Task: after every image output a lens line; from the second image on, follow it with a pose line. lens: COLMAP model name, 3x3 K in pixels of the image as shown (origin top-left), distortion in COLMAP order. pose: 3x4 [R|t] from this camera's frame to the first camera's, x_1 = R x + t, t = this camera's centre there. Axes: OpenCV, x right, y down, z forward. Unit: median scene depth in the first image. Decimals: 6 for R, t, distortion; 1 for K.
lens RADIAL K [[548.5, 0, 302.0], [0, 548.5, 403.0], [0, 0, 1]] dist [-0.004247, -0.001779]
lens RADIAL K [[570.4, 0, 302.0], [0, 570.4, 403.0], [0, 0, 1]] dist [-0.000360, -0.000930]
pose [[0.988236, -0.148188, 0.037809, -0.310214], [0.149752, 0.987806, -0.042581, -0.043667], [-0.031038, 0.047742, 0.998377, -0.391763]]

→ **Exercise directions**:
Reproduce every line of the data above verbatim, without altering any character.

→ **Solution for this problem**:
Task: after every image output a lens line; from the second image on, follow it with a pose line. lens: COLMAP model name, 3x3 K in pixels of the image as shown (origin top-left), distortion in COLMAP order. pose: 3x4 [R|t] from this camera's frame to the first camera's, x_1 = R x + t, t = this camera's centre there. Axes: OpenCV, x right, y down, z forward. Unit: median scene depth in the first image. Decimals: 6 for R, t, distortion; 1 for K.
lens RADIAL K [[548.5, 0, 302.0], [0, 548.5, 403.0], [0, 0, 1]] dist [-0.004247, -0.001779]
lens RADIAL K [[570.4, 0, 302.0], [0, 570.4, 403.0], [0, 0, 1]] dist [-0.000360, -0.000930]
pose [[0.988236, -0.148188, 0.037809, -0.310214], [0.149752, 0.987806, -0.042581, -0.043667], [-0.031038, 0.047742, 0.998377, -0.391763]]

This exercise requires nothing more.